Items stored from a collection
┏━━

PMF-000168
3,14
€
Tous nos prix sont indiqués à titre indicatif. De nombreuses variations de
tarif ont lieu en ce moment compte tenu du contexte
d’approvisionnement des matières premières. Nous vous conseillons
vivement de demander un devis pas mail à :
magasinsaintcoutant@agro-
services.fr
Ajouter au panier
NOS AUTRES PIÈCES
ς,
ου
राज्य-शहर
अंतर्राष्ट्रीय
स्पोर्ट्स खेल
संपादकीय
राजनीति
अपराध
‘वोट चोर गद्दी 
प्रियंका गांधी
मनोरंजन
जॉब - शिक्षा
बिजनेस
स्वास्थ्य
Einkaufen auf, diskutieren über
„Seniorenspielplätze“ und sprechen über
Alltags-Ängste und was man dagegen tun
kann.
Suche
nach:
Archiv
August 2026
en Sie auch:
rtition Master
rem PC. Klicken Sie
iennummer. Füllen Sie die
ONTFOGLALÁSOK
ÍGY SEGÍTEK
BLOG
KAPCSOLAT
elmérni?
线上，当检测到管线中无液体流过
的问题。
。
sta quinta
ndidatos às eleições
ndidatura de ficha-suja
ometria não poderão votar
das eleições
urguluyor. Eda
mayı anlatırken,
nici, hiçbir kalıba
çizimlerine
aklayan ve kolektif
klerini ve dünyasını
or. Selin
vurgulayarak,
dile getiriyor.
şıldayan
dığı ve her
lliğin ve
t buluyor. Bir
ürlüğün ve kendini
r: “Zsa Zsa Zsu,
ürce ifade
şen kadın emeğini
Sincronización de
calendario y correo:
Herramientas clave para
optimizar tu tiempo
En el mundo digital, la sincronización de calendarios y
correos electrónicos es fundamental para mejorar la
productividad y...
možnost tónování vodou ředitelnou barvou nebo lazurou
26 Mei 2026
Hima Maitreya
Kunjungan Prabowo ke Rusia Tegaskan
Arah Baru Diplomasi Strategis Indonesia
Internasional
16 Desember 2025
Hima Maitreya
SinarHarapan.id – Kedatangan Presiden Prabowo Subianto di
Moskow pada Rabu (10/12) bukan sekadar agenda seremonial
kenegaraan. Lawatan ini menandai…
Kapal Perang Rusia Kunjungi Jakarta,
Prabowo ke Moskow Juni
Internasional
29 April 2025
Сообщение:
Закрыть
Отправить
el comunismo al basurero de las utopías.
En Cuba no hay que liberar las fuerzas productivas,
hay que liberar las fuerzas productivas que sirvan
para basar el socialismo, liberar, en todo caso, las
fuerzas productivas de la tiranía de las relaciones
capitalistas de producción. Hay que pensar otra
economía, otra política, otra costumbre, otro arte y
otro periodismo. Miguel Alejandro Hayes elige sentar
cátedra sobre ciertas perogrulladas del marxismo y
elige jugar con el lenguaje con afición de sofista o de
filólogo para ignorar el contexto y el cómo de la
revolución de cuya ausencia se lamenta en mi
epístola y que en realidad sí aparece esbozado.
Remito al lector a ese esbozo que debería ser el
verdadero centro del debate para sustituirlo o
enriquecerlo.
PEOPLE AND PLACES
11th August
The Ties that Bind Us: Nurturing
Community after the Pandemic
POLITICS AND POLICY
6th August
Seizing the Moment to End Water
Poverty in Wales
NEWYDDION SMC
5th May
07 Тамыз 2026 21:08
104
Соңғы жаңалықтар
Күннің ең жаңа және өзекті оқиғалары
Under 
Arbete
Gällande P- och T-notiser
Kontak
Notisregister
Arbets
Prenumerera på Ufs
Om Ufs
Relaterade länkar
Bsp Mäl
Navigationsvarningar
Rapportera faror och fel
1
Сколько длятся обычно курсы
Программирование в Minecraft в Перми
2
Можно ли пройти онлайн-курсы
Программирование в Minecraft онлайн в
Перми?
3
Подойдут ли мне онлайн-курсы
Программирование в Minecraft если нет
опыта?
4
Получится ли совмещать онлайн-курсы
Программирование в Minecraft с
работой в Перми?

┗━━

EXERCISE PROMPT: Can you reproduce the records word for word, from their first line through the line containing "dile getiriyor.", both ends included?

EXERCISE RESPONSE:
PMF-000168
3,14
€
Tous nos prix sont indiqués à titre indicatif. De nombreuses variations de
tarif ont lieu en ce moment compte tenu du contexte
d’approvisionnement des matières premières. Nous vous conseillons
vivement de demander un devis pas mail à :
magasinsaintcoutant@agro-
services.fr
Ajouter au panier
NOS AUTRES PIÈCES
ς,
ου
राज्य-शहर
अंतर्राष्ट्रीय
स्पोर्ट्स खेल
संपादकीय
राजनीति
अपराध
‘वोट चोर गद्दी 
प्रियंका गांधी
मनोरंजन
जॉब - शिक्षा
बिजनेस
स्वास्थ्य
Einkaufen auf, diskutieren über
„Seniorenspielplätze“ und sprechen über
Alltags-Ängste und was man dagegen tun
kann.
Suche
nach:
Archiv
August 2026
en Sie auch:
rtition Master
rem PC. Klicken Sie
iennummer. Füllen Sie die
ONTFOGLALÁSOK
ÍGY SEGÍTEK
BLOG
KAPCSOLAT
elmérni?
线上，当检测到管线中无液体流过
的问题。
。
sta quinta
ndidatos às eleições
ndidatura de ficha-suja
ometria não poderão votar
das eleições
urguluyor. Eda
mayı anlatırken,
nici, hiçbir kalıba
çizimlerine
aklayan ve kolektif
klerini ve dünyasını
or. Selin
vurgulayarak,
dile getiriyor.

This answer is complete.